-- Stated goal --
Please write out the lines from the one holding "common name: Indian grass" through the one holding "order: Piciformes", inclusive, swapping "phylum" for "division" and leaving everything else unchanged.

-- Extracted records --
::::::
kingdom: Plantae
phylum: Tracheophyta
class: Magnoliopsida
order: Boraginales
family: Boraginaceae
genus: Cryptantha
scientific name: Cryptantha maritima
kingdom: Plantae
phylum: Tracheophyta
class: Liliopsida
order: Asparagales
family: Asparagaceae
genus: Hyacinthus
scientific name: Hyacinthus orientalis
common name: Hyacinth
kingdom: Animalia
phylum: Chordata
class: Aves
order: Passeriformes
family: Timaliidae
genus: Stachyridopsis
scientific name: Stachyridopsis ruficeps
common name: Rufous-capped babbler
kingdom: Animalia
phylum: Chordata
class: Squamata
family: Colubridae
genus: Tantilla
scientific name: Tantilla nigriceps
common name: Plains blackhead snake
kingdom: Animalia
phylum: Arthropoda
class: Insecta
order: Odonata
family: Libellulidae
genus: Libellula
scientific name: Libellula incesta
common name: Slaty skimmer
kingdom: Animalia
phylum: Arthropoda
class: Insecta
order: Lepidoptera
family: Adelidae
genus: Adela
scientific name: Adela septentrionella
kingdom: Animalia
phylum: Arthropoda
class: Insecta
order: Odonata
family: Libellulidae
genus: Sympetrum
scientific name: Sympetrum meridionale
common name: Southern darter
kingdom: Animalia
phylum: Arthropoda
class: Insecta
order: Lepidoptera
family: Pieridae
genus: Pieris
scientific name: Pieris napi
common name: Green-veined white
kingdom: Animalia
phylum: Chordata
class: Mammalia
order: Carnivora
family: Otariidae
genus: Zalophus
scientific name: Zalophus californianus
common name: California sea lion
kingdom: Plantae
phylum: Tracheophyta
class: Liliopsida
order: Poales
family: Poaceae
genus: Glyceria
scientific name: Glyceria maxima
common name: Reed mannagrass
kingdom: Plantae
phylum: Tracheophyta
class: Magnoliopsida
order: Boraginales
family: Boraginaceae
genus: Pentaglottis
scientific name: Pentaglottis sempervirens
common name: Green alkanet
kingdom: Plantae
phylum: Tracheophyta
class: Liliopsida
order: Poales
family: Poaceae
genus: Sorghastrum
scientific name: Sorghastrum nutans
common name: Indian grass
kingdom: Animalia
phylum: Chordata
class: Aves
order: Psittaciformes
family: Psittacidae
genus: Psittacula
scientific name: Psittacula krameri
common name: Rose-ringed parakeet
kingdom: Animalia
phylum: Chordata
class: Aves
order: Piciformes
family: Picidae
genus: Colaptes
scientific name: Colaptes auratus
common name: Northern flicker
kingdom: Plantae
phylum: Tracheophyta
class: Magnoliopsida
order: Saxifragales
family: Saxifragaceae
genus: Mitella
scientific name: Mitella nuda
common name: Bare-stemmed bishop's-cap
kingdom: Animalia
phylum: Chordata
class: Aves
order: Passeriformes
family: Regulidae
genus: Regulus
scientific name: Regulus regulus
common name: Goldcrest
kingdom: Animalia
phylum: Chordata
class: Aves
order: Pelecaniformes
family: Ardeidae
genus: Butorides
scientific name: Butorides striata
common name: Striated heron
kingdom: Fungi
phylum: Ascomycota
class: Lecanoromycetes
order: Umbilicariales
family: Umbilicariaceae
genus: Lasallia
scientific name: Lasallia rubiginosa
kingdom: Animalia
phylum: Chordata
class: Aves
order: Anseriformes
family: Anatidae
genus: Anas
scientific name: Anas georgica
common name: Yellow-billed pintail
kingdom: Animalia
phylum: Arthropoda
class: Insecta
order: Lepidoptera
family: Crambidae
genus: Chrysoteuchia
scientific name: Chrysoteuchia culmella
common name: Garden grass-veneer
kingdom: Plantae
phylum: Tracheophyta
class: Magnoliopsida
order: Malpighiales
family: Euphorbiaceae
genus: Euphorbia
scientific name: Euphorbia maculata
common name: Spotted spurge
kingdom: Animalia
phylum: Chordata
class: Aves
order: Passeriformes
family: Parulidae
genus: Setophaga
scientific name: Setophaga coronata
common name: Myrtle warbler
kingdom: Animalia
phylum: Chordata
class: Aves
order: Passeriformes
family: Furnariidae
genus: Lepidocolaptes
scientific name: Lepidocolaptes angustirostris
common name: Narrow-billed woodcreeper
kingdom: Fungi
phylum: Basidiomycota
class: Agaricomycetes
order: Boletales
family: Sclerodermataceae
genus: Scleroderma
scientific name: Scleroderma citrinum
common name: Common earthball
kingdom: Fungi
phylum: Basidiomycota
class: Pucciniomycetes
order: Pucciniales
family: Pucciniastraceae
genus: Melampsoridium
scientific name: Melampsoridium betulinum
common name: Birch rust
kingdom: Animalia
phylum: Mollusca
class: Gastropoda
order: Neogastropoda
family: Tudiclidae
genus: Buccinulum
::::::
-- Written response --
common name: Indian grass
kingdom: Animalia
division: Chordata
class: Aves
order: Psittaciformes
family: Psittacidae
genus: Psittacula
scientific name: Psittacula krameri
common name: Rose-ringed parakeet
kingdom: Animalia
division: Chordata
class: Aves
order: Piciformes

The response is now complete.